Ada juga Jane Ahlstrand, pemenang Educator’s Awardee, dengan pidatonya yang menyinggung tentang situasi krisis dan pentingnya mengembangkan pembelajaran Bahasa Indonesia di Australia. Anastasia Pavlovic, pemenang kategori Awardee, menyambungkan isu kesehatan bagi wanita dengan mengurangi dampak lingkungan lewat penggunaan menstrual cup sebagai alternatif terhadap pembalut.
Selamat kepada para pemenang!

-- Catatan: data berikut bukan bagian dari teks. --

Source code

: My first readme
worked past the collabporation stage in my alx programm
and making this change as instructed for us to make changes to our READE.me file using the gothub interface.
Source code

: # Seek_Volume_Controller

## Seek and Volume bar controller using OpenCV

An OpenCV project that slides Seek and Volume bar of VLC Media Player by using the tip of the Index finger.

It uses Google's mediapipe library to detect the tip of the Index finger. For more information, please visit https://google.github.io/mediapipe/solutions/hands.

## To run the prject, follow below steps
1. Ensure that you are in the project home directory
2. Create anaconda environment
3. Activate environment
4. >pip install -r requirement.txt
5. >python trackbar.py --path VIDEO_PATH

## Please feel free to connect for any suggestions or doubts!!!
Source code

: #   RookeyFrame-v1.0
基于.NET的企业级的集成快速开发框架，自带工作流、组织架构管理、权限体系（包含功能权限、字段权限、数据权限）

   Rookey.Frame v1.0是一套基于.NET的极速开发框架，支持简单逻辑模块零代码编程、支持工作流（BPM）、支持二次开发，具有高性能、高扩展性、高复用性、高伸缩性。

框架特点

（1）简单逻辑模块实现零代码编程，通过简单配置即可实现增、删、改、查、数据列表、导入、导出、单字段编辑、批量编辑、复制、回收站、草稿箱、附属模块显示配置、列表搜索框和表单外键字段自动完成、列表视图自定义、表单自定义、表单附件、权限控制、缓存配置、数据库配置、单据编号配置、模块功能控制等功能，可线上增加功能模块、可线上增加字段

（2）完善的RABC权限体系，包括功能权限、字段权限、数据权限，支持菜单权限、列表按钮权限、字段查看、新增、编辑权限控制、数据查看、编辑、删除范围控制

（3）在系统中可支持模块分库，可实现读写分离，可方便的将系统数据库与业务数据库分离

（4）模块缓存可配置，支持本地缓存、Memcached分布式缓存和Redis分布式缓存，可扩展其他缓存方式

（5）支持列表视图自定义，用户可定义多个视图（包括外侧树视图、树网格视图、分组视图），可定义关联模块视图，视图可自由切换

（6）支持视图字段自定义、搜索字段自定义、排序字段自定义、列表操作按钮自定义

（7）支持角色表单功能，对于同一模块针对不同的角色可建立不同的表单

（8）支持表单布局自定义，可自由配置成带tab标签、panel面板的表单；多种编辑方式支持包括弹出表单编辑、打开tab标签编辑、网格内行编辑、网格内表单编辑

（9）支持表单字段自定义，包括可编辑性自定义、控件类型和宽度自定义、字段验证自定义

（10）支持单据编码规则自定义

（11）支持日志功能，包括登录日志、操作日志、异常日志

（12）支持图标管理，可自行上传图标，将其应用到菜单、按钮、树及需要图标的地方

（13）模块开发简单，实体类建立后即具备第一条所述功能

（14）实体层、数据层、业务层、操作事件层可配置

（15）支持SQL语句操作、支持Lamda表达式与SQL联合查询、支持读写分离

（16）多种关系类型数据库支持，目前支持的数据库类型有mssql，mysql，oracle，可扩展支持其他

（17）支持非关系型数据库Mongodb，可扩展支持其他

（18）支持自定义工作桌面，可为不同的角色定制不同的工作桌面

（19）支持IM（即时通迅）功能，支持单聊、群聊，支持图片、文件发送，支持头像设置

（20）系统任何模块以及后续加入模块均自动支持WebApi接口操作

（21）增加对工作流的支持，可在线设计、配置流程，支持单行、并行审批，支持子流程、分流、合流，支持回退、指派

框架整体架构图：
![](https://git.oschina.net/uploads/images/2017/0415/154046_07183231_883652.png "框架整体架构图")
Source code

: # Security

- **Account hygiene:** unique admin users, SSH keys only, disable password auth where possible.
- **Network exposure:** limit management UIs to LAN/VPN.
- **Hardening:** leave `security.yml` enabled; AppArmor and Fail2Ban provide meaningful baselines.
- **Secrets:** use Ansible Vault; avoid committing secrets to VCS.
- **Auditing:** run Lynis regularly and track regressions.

Sungguh indah dapat melihat banyak sekali antusiasme di luar negeri terhadap Bahasa Indonesia.
Apa Kata Mereka
Samirah Yip, pemenang kategori Tertiary

One of the teachers at my school encouraged me to compete, she’s heard about it for years, she’s had a few girls from our school participate on previous years. At first I was overwhelmed completely, I have no idea, it really took me by surprise. But now I’m so happy to be here, and see all the people who started this amazing organization, and building my connection because I want to go do business in the future and I can use my Indonesian skills, so yeah I can use this as an opportunity.
Dominic Nguyen, saudara Sophie Wherrett

I know about this from my niece, she lived in Indonesia for 5 years, She joined this competition and won the award, I came along to support her. I think the event is good in terms of getting to know more about our neighbour country, Indonesia. Coming to this event, I learned a lot about Indonesia, and I really enjoy the traditional culture dance.
Michael Anderson, mahasiswa History di University of Melbourne

I got involved with NAILA 5 years ago, and I saw something on Facebook. I was already slightly involved with AIYA and I saw this advert in Facebook, they’re looking for people interested in volunteering to run a new initiative and from there I got involved. 5 years anniversary is always a special event, and having it in this fantastic venue, having a mixed of people from the academic world, business, journalistic background, and it’s always so great to bring together people right from primary school to the executive levels, working in Indonesia for decades and get them to interact with one another, and I suppose share with the younger kids just what is possible, it’s very exciting.